We adopted a freeform discussion format as the risk of losing my home came closer by the month.
I had used the crude catharsis of writing to vent my spleen, speak my thoughts, expiate the hurt and much else, but it was not enough.
Windows to flight
My living room and kitchen had much light, the windows were big and went from one side to the other with very little walls between the panes.
I could open the windows of my 7th floor apartment and breathe in the air that came from the harbours of IJHaven and ErstHaven in Amsterdam East, sometimes I entertained a thought, a crazy thought, one of possibility in the impossibilities that define us as men. I began to believe I could fly, yet another voice would tell me, it would be my last flight and the end of it would be unsightly.

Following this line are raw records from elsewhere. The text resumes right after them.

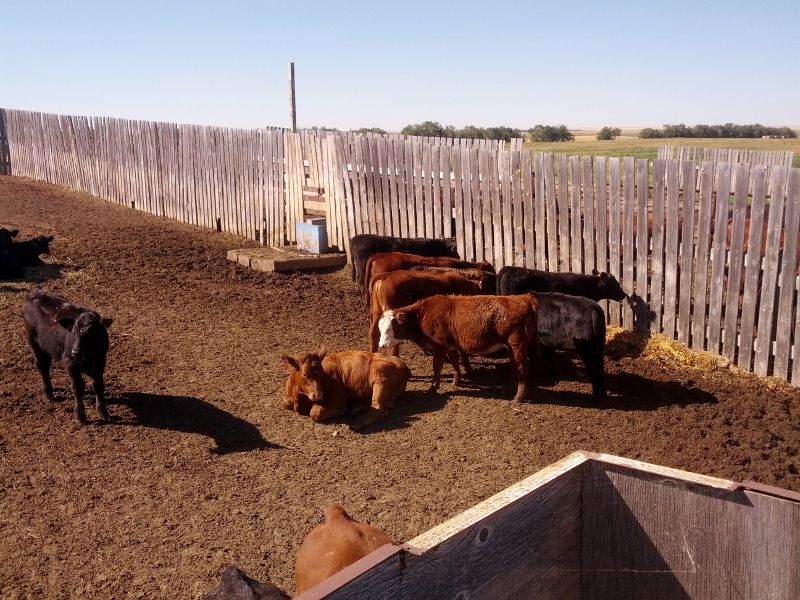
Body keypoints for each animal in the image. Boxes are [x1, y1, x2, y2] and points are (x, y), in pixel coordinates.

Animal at [22, 290, 113, 424]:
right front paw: (80, 414)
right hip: (33, 341)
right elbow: (77, 387)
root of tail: (35, 293)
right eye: (74, 331)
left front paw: (103, 412)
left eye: (92, 333)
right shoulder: (70, 363)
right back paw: (48, 393)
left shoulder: (100, 362)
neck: (88, 355)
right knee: (41, 366)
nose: (75, 351)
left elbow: (98, 385)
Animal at [280, 349, 411, 430]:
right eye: (305, 374)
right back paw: (358, 408)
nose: (318, 394)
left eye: (321, 372)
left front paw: (343, 410)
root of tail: (403, 366)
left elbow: (315, 413)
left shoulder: (339, 399)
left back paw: (357, 423)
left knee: (378, 408)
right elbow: (285, 402)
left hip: (380, 379)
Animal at [378, 294, 539, 402]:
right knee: (515, 366)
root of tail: (524, 298)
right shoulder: (452, 347)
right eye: (380, 327)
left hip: (516, 345)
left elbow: (437, 368)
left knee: (522, 366)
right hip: (512, 348)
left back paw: (518, 396)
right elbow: (455, 363)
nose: (381, 345)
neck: (422, 315)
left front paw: (433, 388)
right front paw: (456, 381)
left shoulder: (439, 348)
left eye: (391, 326)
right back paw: (510, 389)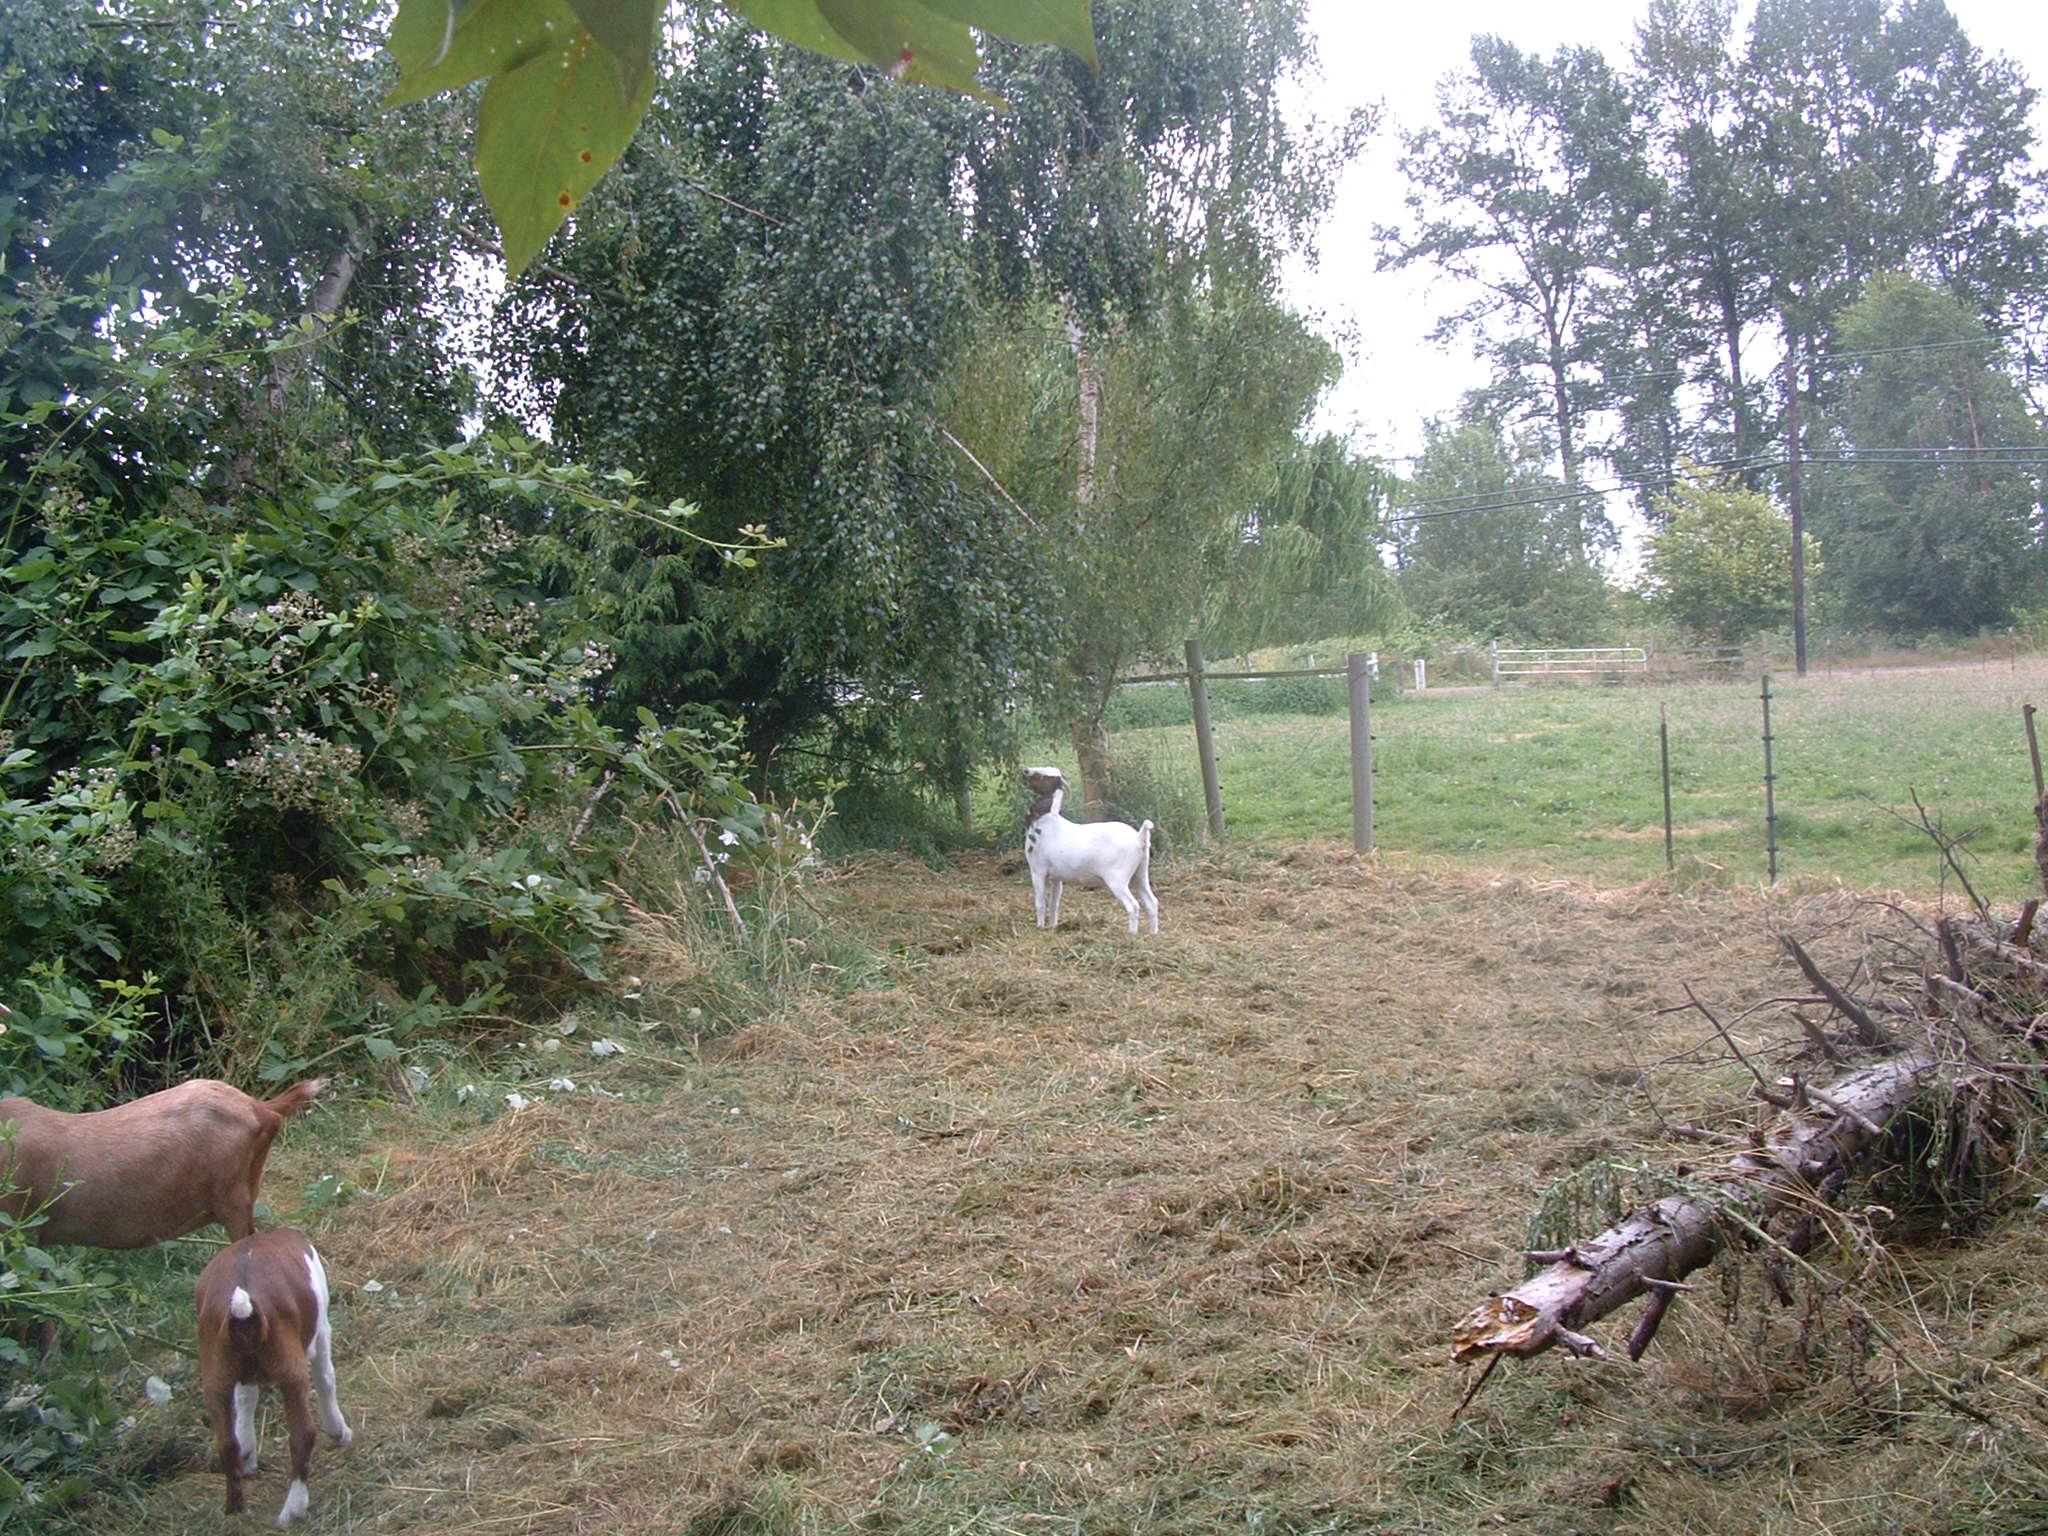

Yet, I had many reasons to think this way if I dwelt on where I have been, what I have done and things I have experienced. I was saved from the crushing blow of “Why me?” more times than I could care to mention.
Looking for a better story
Deep within me was a story I wanted to tell and each time I wrote a story, many of which make up my blog of over 10 and half years I have desired so earnestly that wherever my story ends, I hope it ends well.
I have never understood suicide, but it crossed my mind as a means to an end, much as I never understood pain until I felt the pain of cancer through 4 strong painkilling drugs that all I could do was laugh myself into delirium to ease the pain.
What it taught me was there is pain there no one can understand, that can never be described, but it is real to the individual and it can drive that person so compellingly that nothing else matters but that moment.
That becomes my daily prayer, never to ever get to a point where I have no other choice but the one to end it all. That is the reality of mental illness and God help us find the help to see beyond the now to a brighter day.